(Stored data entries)
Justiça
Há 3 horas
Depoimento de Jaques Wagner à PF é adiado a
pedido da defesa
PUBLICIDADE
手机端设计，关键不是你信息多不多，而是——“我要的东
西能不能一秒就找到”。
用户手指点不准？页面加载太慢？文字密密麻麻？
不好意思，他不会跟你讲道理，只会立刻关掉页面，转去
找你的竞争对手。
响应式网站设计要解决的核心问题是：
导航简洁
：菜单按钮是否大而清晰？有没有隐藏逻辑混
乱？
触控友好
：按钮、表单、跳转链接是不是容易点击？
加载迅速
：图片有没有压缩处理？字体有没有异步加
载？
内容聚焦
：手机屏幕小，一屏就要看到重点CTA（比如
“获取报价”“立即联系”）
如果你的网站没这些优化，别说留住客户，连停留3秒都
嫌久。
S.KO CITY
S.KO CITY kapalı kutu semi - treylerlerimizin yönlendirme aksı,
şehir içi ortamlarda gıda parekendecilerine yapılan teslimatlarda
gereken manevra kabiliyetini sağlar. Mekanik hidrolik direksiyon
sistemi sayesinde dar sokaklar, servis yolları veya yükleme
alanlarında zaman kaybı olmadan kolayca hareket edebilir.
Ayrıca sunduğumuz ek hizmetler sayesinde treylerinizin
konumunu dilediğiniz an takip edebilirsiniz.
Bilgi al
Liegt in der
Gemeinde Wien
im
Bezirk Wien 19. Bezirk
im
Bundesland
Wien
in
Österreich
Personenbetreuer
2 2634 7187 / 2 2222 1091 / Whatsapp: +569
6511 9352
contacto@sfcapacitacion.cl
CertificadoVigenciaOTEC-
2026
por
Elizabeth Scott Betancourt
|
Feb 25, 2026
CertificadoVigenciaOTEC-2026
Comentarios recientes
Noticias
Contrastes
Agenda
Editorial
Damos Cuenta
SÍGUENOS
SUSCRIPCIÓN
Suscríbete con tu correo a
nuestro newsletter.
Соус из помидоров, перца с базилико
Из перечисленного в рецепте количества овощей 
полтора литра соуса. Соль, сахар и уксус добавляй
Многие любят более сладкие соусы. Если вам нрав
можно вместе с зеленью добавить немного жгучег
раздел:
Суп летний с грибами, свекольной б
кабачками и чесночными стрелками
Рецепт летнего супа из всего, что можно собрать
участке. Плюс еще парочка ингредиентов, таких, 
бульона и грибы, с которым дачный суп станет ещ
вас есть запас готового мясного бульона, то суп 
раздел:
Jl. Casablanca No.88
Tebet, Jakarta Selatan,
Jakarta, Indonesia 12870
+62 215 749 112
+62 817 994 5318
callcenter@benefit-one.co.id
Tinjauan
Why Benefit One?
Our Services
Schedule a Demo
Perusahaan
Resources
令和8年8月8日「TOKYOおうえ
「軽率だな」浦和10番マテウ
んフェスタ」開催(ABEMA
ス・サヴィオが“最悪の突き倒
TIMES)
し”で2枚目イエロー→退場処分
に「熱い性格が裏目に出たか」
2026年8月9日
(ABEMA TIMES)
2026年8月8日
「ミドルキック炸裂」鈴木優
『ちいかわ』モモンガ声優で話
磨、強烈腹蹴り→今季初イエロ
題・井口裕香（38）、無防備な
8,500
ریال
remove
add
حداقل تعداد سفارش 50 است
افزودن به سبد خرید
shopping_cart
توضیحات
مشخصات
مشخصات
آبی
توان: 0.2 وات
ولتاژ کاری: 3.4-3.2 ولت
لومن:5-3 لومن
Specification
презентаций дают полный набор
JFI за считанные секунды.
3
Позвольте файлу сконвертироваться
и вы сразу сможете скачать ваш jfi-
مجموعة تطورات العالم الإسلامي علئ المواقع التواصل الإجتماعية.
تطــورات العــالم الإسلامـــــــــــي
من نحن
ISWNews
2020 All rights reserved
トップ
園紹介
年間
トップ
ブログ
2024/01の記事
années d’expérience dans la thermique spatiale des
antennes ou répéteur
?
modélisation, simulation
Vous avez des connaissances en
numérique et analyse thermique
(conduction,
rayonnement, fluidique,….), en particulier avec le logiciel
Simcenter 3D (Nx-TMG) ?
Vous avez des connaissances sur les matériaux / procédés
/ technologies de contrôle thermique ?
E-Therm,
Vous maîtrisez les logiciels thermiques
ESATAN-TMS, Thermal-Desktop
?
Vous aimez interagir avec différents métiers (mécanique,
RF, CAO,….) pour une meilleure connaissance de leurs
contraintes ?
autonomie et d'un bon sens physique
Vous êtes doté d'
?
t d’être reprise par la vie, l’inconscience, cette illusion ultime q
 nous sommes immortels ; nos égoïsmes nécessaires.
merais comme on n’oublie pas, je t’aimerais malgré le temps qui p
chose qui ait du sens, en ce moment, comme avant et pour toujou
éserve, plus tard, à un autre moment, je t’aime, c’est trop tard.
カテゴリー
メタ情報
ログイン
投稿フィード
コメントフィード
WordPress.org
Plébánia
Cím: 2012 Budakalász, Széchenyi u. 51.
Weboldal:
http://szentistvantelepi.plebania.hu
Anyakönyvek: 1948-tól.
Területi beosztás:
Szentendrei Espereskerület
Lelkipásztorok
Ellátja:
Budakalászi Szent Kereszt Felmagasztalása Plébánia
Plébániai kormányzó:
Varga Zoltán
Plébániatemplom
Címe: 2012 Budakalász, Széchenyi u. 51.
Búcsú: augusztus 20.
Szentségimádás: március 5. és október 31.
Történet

- [TASK OBJECTIVE]
Pick out every line of the material above that contains the string "avez", treating uppercase and lowercase as different.

- [SOLUTION]
Vous avez des connaissances en
Vous avez des connaissances sur les matériaux / procédés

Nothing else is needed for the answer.